The view from the top is breathtaking. The Varaha Lakshmi Narasimha hill temple of Simhachalam is picturesquely located 800 feet above sea level in a small hill range of the Eastern Ghats, 15 km from Visakhapatnam. The temple’s architecture is an amalgam of Orissa and Dravidian schools, and largely influenced by various dynasties – Gangas of Odisha, Chalukyas of Vengi, Cholas of Tanjore and Kakatiyas of Warangal – who held sway over the region.
The temple, built in the 9th century, underwent several renovations under various rulers who patronised the temple, a major one having taken place in the 13th century. As many as 250 and more inscriptions on the temple walls bear testimony to this.
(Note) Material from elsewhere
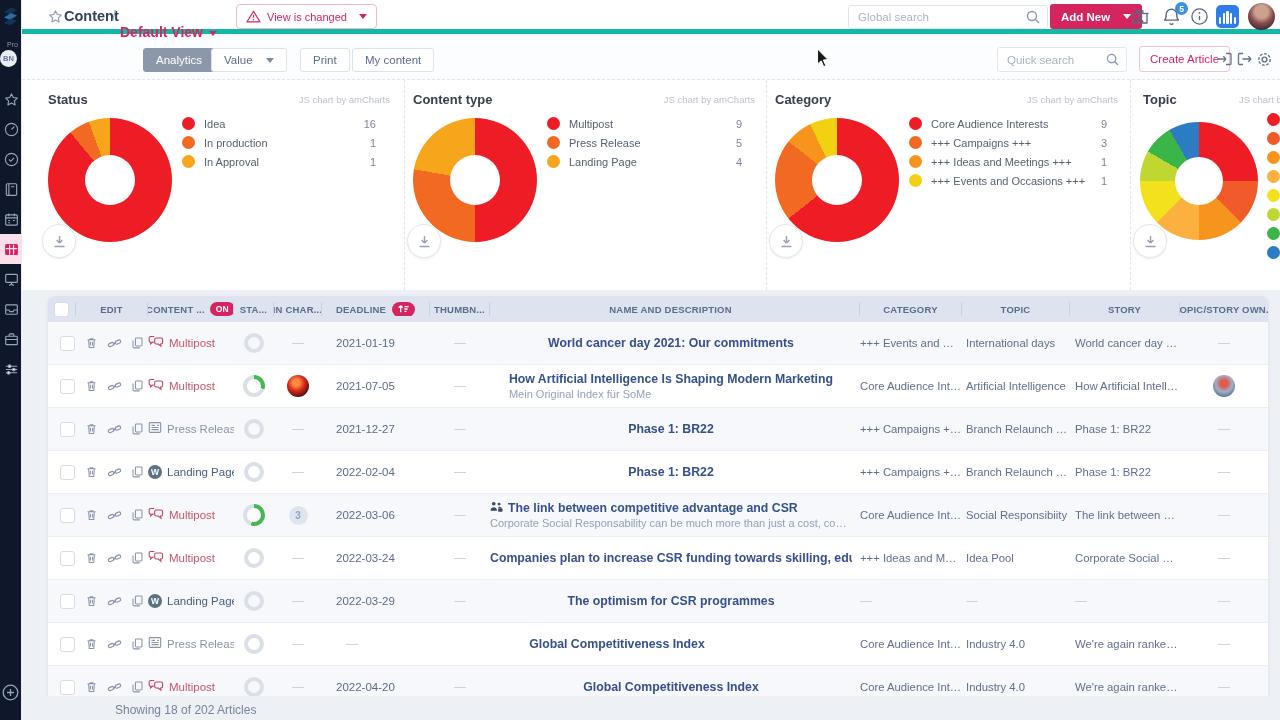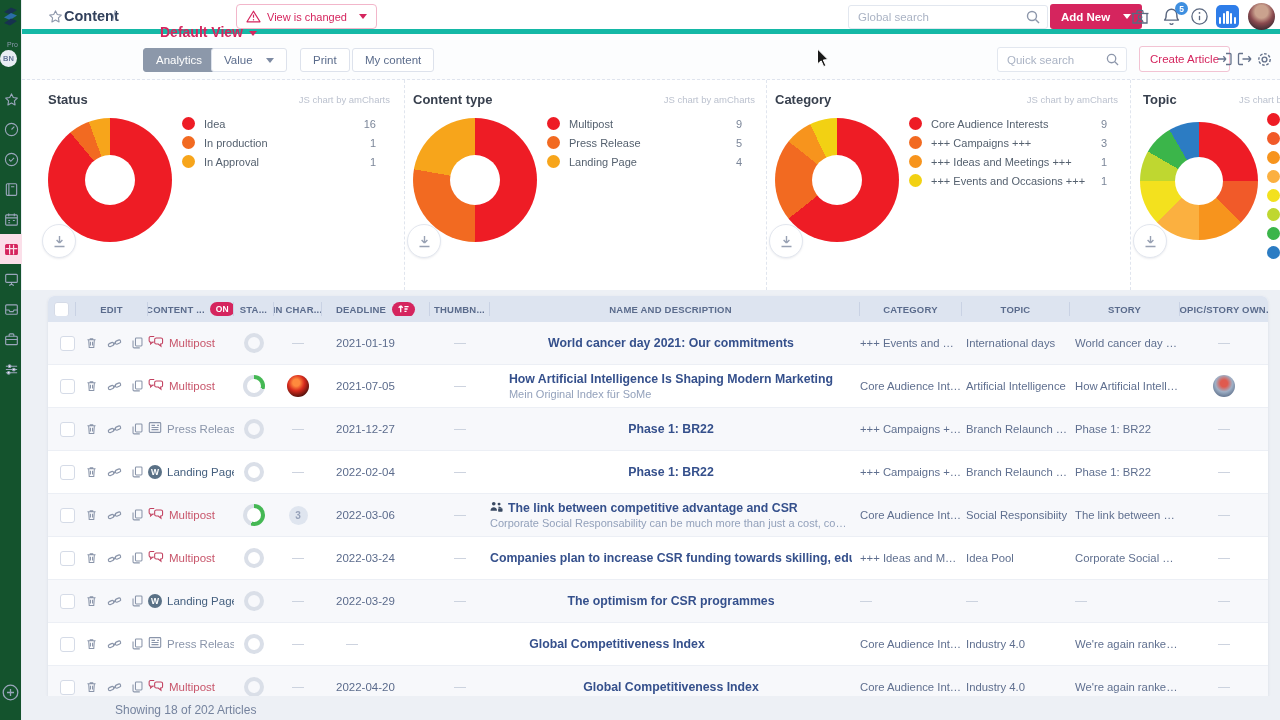"Default View" .tb-view { margin-left: 40px -> none }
One may either motor up to the hilltop or access the temple by a flight of 1,000 steps that begin at the foothills of Ratnagiri.
The central shrine, which rises 80 ft. high, stands on a platform that is built on a square ground plan with sides measuring 42 ft. The five-tiered pyramidal rajagopuram rises magnificently above the sanctum sanctorum which is shaped like a cuboid. The outer walls of the rajagopuram are broken into five projections, thus bearing semblance to Odisha’s Konark Temple. However, the circular apex of the tower is built in typical Vesara architectural style. The interior walls of the sanctum carry niches which are embellished with exquisite sculptures of deities in Dravidian style.
The square mukha mantapa or front porch which is built on a square ground is also a fusion of Orissan and Dravidian construction plan. Its pyramidal elevation resembles the elevation on the jaanmohana of the Sun Temple at Konark. It is held up by pillars the top of which are characteristically adorned with inverted lotus corbels.